You Can’t Make This Up

39203350 - filing taxes online using a computer and being audited

The Internal Revenue Service (IRS) has a great list of tips for choosing a tax return preparer. One tip mentions the importance of reviewing the entire return before signing it. (This is obviously so any errors can be caught before sending it in.) A Minnesota tax return preparer intentionally made a few mistakes on her clients’ returns and claimed more than $500,000 from the IRS. (Either the clients didn’t take the time to review the claims, didn’t understand them, or they were in on the scam.)

It’s easy to understand why many people use a tax preparer to file taxes – the process seems to get more complicated each year and it takes an enormous amount of time to complete. (Once you sign the return, you are certifying that everything is accurate. You don’t want to make a mistake and be audited.) The tax preparer at the center of today’s ”Fraud of the Day” took care of the annual arduous process for about 200 friends and family over two years, but fabricated details that resulted in bogus refunds.

# [Problem A]
Decide whether each statement agrees with the piece on tax preparer fraud. Answer yes or no for each and quote the words from the piece that settle it: (i) the preparer in the case worked in Minnesota; (ii) the preparer handled returns for about 200 friends and family over three years; (iii) one IRS tip stresses reviewing the whole return before signing it.
The text above has no connection to the entries that come next.

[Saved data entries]
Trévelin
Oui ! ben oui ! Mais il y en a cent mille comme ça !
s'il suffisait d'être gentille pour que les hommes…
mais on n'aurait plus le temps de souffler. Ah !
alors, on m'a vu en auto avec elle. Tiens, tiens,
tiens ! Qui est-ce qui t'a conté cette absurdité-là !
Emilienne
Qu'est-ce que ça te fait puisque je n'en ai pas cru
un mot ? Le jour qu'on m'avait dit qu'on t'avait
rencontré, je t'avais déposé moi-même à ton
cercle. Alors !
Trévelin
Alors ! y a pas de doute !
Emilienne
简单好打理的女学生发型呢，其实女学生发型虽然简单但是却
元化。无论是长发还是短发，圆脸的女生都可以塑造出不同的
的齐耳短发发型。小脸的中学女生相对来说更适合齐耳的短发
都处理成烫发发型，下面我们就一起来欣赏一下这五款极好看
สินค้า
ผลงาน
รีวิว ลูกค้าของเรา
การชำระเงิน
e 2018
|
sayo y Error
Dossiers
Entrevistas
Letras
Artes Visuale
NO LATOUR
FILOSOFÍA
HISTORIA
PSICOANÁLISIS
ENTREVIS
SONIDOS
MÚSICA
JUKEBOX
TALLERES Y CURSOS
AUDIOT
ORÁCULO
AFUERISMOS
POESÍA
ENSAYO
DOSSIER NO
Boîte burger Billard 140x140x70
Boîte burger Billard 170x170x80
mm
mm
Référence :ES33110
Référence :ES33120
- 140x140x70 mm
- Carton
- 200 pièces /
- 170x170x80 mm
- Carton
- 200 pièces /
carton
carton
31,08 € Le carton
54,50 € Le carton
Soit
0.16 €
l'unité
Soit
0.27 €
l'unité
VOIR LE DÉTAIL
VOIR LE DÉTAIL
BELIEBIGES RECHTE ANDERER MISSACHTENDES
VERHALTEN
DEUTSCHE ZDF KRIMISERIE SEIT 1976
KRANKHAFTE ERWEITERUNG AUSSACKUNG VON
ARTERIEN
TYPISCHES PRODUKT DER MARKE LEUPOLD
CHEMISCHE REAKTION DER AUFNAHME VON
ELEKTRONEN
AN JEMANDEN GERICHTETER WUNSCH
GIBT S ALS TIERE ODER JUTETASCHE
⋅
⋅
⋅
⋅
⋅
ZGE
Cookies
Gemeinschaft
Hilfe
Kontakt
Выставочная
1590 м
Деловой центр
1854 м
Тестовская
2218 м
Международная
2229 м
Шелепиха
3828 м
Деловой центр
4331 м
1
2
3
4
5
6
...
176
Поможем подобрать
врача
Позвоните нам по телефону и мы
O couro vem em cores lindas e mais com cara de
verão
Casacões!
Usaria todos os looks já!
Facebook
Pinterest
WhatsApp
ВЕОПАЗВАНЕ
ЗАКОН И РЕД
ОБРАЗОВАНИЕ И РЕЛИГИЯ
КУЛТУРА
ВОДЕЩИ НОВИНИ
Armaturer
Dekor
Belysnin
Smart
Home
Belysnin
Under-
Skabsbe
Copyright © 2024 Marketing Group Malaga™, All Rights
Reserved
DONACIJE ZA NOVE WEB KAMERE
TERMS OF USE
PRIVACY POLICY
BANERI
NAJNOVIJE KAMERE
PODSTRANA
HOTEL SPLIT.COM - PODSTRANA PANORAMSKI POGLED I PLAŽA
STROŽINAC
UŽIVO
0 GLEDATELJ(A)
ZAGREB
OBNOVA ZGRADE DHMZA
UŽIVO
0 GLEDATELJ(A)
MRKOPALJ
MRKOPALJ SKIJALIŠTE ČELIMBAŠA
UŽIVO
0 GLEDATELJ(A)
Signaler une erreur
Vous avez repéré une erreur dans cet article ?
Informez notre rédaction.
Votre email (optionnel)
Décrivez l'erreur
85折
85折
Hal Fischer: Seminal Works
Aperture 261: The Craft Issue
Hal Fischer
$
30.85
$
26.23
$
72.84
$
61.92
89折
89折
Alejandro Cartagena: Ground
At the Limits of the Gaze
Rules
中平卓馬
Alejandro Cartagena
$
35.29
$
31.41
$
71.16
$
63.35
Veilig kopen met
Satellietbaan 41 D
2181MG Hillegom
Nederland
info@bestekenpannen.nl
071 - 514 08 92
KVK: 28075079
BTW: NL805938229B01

# [Problem B]
Count the lines in the entries that contain the string "MRKOPALJ", matching case exactly, and give only the number.

# [Exercise answer A]
(i) Yes: "A Minnesota tax return preparer"
(ii) No: "for about 200 friends and family over two years"
(iii) Yes: "One tip mentions the importance of reviewing the entire return before signing it."

# [Exercise answer B]
2